A rectangular area can be completely tiled with 200 square tiles. If the side length of each tile was increased by 1 cm, it would take only 128 tiles to tile the area. Find the side length of each tile.
let the length of square tiles be x. thus, 200*x^2=128(x+1)^2 =>25x^2=16x^2+16+32x =>9x^2-32x-16=0 =>(9x+4)(x-4)=0 =>x=4 (answer)

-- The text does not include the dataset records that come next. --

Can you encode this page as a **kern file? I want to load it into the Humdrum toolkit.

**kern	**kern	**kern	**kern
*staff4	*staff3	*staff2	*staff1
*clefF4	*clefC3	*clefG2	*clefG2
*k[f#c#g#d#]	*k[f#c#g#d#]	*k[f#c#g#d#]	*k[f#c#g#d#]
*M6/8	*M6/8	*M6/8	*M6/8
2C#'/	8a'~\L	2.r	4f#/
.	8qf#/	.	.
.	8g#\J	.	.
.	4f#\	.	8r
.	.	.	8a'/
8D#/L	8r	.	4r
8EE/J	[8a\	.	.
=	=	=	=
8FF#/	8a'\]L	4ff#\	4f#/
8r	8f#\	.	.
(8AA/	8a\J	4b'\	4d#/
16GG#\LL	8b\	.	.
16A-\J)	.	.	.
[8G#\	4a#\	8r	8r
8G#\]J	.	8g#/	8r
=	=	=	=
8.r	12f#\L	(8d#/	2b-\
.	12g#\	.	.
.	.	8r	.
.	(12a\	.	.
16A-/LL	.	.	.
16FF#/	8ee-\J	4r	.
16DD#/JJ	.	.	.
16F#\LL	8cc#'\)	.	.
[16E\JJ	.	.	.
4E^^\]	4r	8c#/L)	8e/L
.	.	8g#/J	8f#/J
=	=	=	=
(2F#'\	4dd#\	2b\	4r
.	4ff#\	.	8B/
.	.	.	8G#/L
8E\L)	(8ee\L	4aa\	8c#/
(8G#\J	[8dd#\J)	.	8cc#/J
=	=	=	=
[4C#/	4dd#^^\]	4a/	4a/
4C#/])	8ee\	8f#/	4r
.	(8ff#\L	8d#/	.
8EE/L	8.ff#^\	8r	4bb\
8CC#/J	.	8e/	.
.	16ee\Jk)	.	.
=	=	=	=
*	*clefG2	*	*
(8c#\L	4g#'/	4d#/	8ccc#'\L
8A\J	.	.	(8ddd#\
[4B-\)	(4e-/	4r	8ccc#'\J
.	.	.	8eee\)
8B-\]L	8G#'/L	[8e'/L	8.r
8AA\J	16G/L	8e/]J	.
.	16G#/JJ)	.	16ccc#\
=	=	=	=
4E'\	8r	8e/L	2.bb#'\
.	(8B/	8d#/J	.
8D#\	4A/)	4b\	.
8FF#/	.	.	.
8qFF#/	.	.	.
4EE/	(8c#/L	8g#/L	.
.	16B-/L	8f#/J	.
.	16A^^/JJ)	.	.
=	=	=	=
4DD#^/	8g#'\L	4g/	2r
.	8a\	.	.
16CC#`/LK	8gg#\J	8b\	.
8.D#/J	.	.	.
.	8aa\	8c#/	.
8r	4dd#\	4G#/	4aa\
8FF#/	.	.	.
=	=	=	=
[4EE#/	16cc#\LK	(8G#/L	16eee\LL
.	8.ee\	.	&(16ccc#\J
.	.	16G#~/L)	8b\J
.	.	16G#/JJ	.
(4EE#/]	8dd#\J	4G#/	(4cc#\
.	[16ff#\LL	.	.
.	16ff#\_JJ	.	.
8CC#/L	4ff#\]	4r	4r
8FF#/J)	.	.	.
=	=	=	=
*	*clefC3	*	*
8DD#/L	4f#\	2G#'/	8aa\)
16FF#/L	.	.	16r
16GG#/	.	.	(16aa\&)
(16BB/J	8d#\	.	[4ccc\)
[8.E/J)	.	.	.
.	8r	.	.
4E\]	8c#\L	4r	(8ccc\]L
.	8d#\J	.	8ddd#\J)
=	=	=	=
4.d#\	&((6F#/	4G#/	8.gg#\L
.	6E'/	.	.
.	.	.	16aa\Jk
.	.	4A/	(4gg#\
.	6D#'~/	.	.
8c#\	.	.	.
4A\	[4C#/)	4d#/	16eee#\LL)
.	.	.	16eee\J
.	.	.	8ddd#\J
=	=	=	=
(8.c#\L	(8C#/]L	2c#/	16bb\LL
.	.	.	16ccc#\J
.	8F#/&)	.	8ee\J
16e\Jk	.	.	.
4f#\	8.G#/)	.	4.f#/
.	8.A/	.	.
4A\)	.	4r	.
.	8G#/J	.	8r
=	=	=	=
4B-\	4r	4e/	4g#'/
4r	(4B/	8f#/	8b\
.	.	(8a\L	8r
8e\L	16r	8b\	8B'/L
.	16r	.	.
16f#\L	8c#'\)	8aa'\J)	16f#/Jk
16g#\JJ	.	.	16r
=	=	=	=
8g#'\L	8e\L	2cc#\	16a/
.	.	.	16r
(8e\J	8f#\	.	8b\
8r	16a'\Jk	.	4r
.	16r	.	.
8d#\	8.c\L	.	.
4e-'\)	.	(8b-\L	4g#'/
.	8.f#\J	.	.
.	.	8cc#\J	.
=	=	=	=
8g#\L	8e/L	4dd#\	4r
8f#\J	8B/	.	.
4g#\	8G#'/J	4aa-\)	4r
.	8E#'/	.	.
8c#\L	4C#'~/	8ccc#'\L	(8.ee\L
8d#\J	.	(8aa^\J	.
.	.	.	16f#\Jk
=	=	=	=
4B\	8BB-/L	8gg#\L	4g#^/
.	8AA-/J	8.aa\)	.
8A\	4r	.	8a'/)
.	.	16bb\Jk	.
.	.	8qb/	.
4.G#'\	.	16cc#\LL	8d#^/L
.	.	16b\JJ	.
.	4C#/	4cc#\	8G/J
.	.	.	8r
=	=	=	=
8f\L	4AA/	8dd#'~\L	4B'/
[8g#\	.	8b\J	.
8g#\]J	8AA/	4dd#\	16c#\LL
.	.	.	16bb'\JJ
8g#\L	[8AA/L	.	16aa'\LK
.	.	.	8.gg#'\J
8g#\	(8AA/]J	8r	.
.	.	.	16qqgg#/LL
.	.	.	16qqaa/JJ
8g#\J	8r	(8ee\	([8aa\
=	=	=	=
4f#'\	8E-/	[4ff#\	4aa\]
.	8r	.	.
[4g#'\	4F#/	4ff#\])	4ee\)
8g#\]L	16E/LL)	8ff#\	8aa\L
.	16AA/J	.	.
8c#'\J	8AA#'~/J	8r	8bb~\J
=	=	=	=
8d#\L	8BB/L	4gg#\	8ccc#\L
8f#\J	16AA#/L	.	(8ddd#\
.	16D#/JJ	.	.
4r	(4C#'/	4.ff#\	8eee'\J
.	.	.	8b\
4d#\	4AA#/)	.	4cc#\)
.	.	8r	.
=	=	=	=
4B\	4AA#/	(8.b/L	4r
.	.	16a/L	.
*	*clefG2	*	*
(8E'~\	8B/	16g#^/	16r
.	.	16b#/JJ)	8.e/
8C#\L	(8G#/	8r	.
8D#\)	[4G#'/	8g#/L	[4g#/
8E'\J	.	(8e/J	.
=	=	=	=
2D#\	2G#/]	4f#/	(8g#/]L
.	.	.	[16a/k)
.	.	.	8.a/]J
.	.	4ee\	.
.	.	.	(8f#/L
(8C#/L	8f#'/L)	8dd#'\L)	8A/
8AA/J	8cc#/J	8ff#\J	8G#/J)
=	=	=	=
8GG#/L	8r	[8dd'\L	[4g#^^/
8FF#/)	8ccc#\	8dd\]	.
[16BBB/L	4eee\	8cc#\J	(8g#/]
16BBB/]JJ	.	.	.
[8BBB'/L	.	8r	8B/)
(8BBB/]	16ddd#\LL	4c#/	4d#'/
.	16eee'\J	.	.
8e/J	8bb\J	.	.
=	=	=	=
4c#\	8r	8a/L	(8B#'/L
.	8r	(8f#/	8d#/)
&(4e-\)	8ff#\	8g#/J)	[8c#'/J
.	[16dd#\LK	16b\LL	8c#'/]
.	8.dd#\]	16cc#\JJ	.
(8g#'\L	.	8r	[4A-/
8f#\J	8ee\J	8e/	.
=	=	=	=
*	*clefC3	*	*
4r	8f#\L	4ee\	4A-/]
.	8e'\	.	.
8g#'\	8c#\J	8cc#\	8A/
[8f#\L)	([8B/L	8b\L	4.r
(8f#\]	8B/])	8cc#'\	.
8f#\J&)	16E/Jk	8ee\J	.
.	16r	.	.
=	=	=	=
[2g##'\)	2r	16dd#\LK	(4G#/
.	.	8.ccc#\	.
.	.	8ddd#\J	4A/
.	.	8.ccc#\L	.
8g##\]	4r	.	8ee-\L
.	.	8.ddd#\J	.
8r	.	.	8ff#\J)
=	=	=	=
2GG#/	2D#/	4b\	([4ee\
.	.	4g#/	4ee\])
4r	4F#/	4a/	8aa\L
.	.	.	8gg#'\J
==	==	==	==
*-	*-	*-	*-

while they ask you to degree the element of a rectangle, they desire to comprehend how a lot of a unit will extra healthful interior that rectangle. In different words, for a 9 in via 2 in rectangle, they desire to comprehend how many a million via a million (insert unit) squares will extra healthful interior this rectangle. BTW, A=LW section=LengthxWidth answer to above question is: A=LW A=(9)(2) A=18
here goes... Conceptually, if you knew the area of the rectangle was, say 5000cm squared, and you knew that the length of the tile was, say 5cm, then you would know that the number of tiles necessary would be (5000cm sqrd)/5^2 = 5000/25 = 200 tiles. Using this conceptual knowledge, we can set up equations to answer this question. Let A represent the area of the rectangle to be tiled (this is a constant in this question, we just need to give it a label here) Let x represent the length of the original square tile. We know from the question the following: A / (x^2) = 200 tiles rearrange for A = 200(x^2) This is Equation 1. The question says that if the length increases by 1cm (i.e. x+1) then only 128 tiles are needed, so A / [(x+1)^2] = 128 tiles rearrange for A = 128(x+1)^2 This is Equation 2. Substitute Equation 1 into Equation 2 and solve for x! So the first step is: 200(x^2) = 128(x+1)^2 ---> divide both sides by 8 25(x^2) = 16(x+1)^2 You might be tempted at this point to expand and collect like terms, but you'd end up with an equation with which it appears difficult to solve for x. Here however, you should notice that all parts of this equation are very easily square rooted...so, square root both sides to simplify and solve for x: sqrt [25(x^2)]= sqrt[16(x+1)^2] 5x = 4(x+1) 5x = 4x + 4 x = 4 Therefore the side length of each tile is 4 cm. Of course, you can check your answer by plugging it into any of the equations above, and making sure that the left side of the equation acutally does equal the right side!
Let A be the area of the rectangle and l be the length of tile in cm. 200*l*l= A then, 128(l+1)*(l+1)= A So, 200*l*l= 128(l+1)*(l+1) 9l*l-32l-16=0 If you solve this equation the result will come l= 4cm so side of each tile is 4cm.